----- Selected excerpt -----
Member of the California State Assembly from the Sacramento district
- In office January 1, 1849 – December 31, 1850
- Preceded by: Constituency established

Personal details
- Born: April 10, 1824 Detroit, Michigan, U.S.
- Died: November 1, 1901 (aged 77) San Jose, California, U.S.
- Party: Democratic
- Spouse: Annie Hedges ​(m. 1863)​
- Alma mater: Kenyon College (B.A.)

= Elisha W. McKinstry =

American judge

Elisha Williams McKinstry (April 10, 1824 - November 1, 1901) was a California jurist of the nineteenth century. He served as a justice of the California Supreme Court from 1874 to 1888.

==Biography==
McKinstry was born April 10, 1824, in Detroit, Michigan. He moved to Kinderhook, New York, read law and in 1847 was admitted to the New York bar.

In 1849, McKinstry came to California on the steamship Panama. and was a member of the first California State Assembly representing Sacramento. In 1851, he opened a law practice in Napa, and was elected in 1852 as judge of the Seventh Judicial District Court for a term of six years, and in 1858 was re-elected. In August 1860, he visited Paris, France, returning to California the following month. On November 13, 1862, he resigned from the district court. In January 1863, he moved to Mono County, California, and practiced law. In August 1863, during the American Civil War, he was nominated for Lieutenant Governor by the Copperhead Democratic Party, but lost the election. Afterwards, he moved Nevada, where he practiced law and ran unsuccessfully for a seat on the Nevada Supreme Court. In October 1864, he attended the Copperhead Democratic convention held in Carson, Nevada.

In October 1867, having returned to California, he was elected San Francisco county judge for a term of four years, but before his term expired he was elected as an independent candidate as a judge of the 12th District Court. In October 1867, during the election, a Catholic priest accused McKinstry of leading the Aurora Vigilance Committee, a quasi-lynch mob, in 1863 in Esmeralda County, Nevada, and refusing to accommodate the request for last rites by four men who were condemned to hang.
-----
What is expected
Please copy the Elisha W. McKinstry text from "Personal details" up to and including "1874 to 1888.", changing "jurist" to "judge".
----- Material provided -----
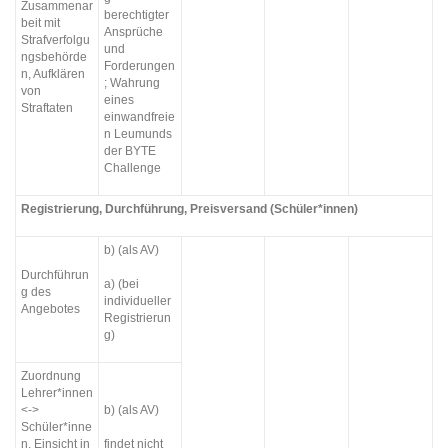
Zusammenar
berechtigter
beit mit
Ansprüche
Strafverfolgu
und
ngsbehörde
Forderungen
n, Aufklären
; Wahrung
von
eines
Straftaten
einwandfreie
n Leumunds
der BYTE
Challenge
Registrierung, Durchführung, Preisversand (Schüler*innen)
b) (als AV)
Durchführun
a) (bei
g des
individueller
Angebotes
Registrierun
g)
Zuordnung
Lehrer*innen
<->
b) (als AV)
Schüler*inne
n, Einsicht in
findet nicht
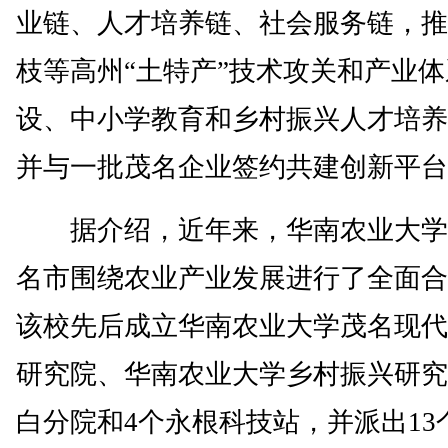
业链、人才培养链、社会服务链，推
枝等高州“土特产”技术攻关和产业
设、中小学教育和乡村振兴人才培养
并与一批茂名企业签约共建创新平台
据介绍，近年来，华南农业大学
名市围绕农业产业发展进行了全面合
该校先后成立华南农业大学茂名现代
研究院、华南农业大学乡村振兴研究
白分院和4个永根科技站，并派出13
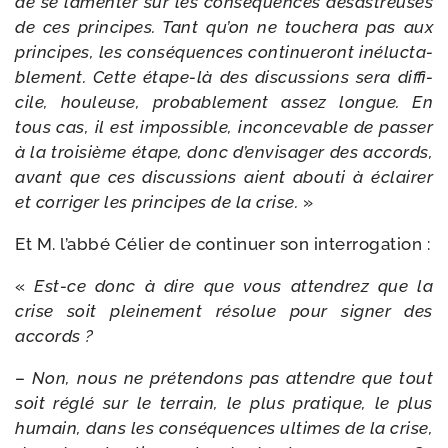
de se lamen­ter sur les consé­quences désas­treuses
de ces prin­cipes. Tant qu’on ne tou­che­ra pas aux
prin­cipes, les consé­quences conti­nue­ront iné­luc­ta­
ble­ment. Cette étape-​là des dis­cus­sions sera dif­fi­
cile, hou­leuse, pro­ba­ble­ment assez longue. En
tous cas, il est impos­sible, incon­ce­vable de pas­ser
à la troi­sième étape, donc d’envisager des accords,
avant que ces dis­cus­sions aient abou­ti à éclai­rer
et cor­ri­ger les prin­cipes de la crise.
»
Et M. l’abbé Célier de conti­nuer son interrogation :
«
Est-​ce donc à dire que vous atten­drez que la
crise soit plei­ne­ment réso­lue pour signer des
accords ?
–
Non, nous ne pré­ten­dons pas attendre que tout
soit réglé sur le ter­rain, le plus pra­tique, le plus
humain, dans les consé­quences ultimes de la crise,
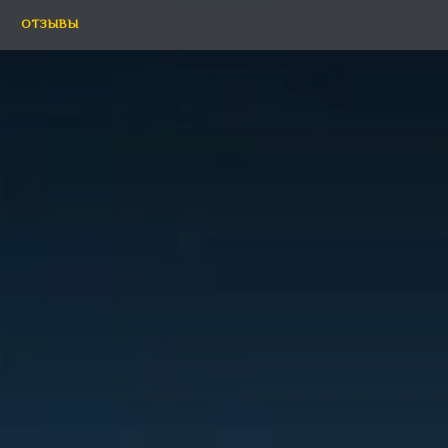
ОТЗЫВЫ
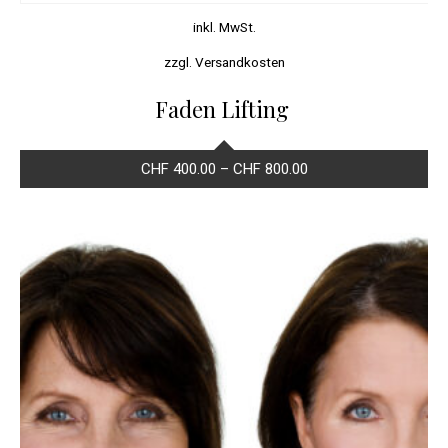
inkl. MwSt.
zzgl.
Versandkosten
Faden Lifting
CHF
400.00
–
CHF
800.00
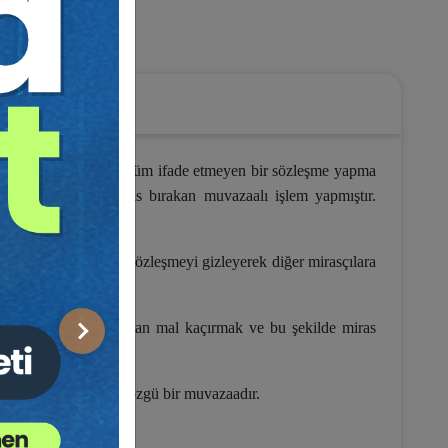
Medeni Hukuk
n, kendi aralarında hüküm ifade etmeyen bir sözleşme yapma
oluyla devreden miras bırakan muvazaalı işlem yapmıştır.
 tarafı ile yaptıkları sözleşmeyi gizleyerek diğer mirasçılara
amını aldatarak onlardan mal kaçırmak ve bu şekilde miras
Sonraki
miş, miras hukukuna özgü bir muvazaadır.
 gizli işlemdir.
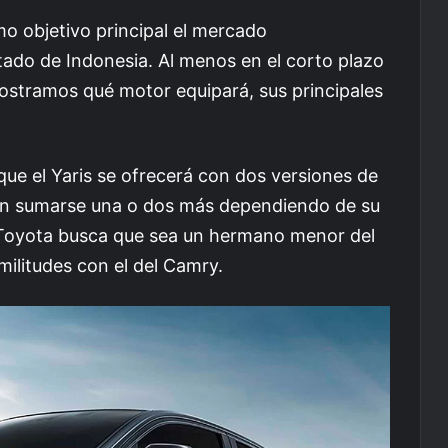
o objetivo principal el mercado
tado de Indonesia. Al menos en el corto plazo
stramos qué motor equipará, sus principales
ue el Yaris se ofrecerá con dos versiones de
an sumarse una o dos más dependiendo de su
Toyota busca que sea un hermano menor del
imilitudes con el del Camry.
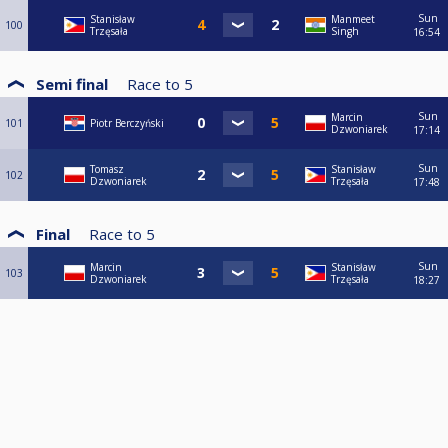
Sun
Stanisław
Manmeet
100
Trzęsała
Singh
16:54
Semi final
Race to
5
Sun
Marcin
101
Piotr Berczyński
Dzwoniarek
17:14
Sun
Tomasz
Stanisław
102
Dzwoniarek
Trzęsała
17:48
Final
Race to
5
Sun
Marcin
Stanisław
103
Dzwoniarek
Trzęsała
18:27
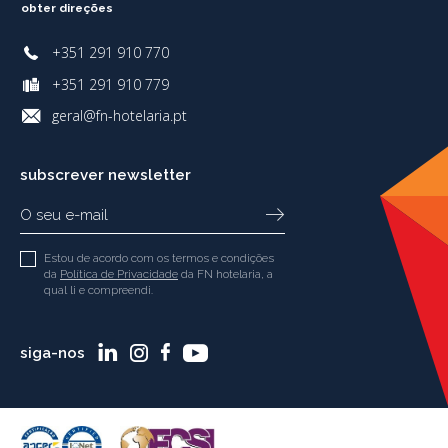
obter direções
+351 291 910 770
+351 291 910 779
geral@fn-hotelaria.pt
subscrever newsletter
Estou de acordo com os termos e condições
da
Política de Privacidade
da FN hotelaria, a
qual li e compreendi.
siga-nos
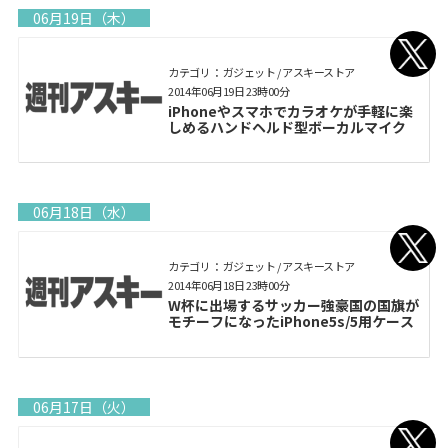
06月19日（木）
カテゴリ： ガジェット / アスキーストア
2014年06月19日 23時00分
iPhoneやスマホでカラオケが手軽に楽
しめるハンドヘルド型ボーカルマイク
06月18日（水）
カテゴリ： ガジェット / アスキーストア
2014年06月18日 23時00分
W杯に出場するサッカー強豪国の国旗が
モチーフになったiPhone5s/5用ケース
06月17日（火）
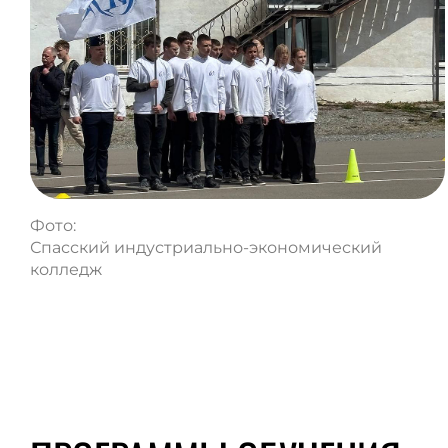
Фото:
Спасский индустриально-экономический
колледж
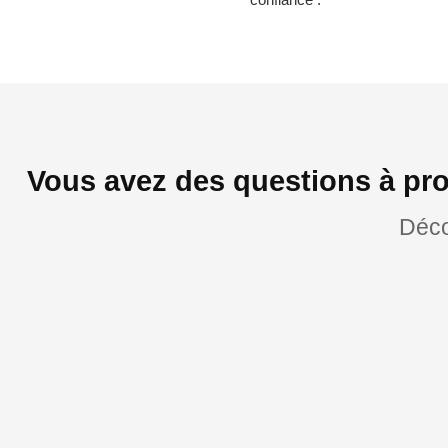
Vous avez des questions à pro
Déco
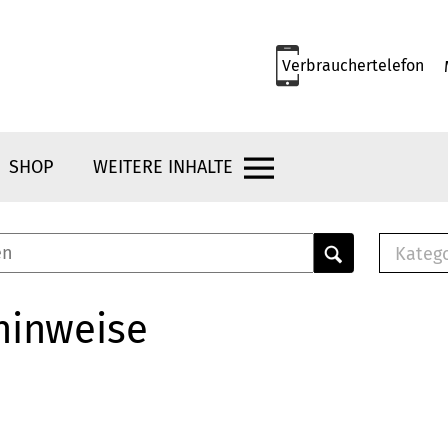
Verbrauchertelefon
SHOP
WEITERE INHALTE
Kateg
E-
Mus
hinweise
E-B
Che
Br
Bu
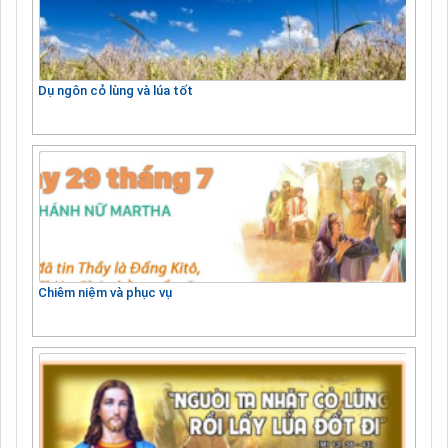
Dụ ngôn cỏ lùng và lúa tốt
Chiêm niệm và phục vụ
-----
The completed task
Personal details
- Born: April 10, 1824 Detroit, Michigan, U.S.
- Died: November 1, 1901 (aged 77) San Jose, California, U.S.
- Party: Democratic
- Spouse: Annie Hedges ​(m. 1863)​
- Alma mater: Kenyon College (B.A.)

= Elisha W. McKinstry =

American judge

Elisha Williams McKinstry (April 10, 1824 - November 1, 1901) was a California judge of the nineteenth century. He served as a justice of the California Supreme Court from 1874 to 1888.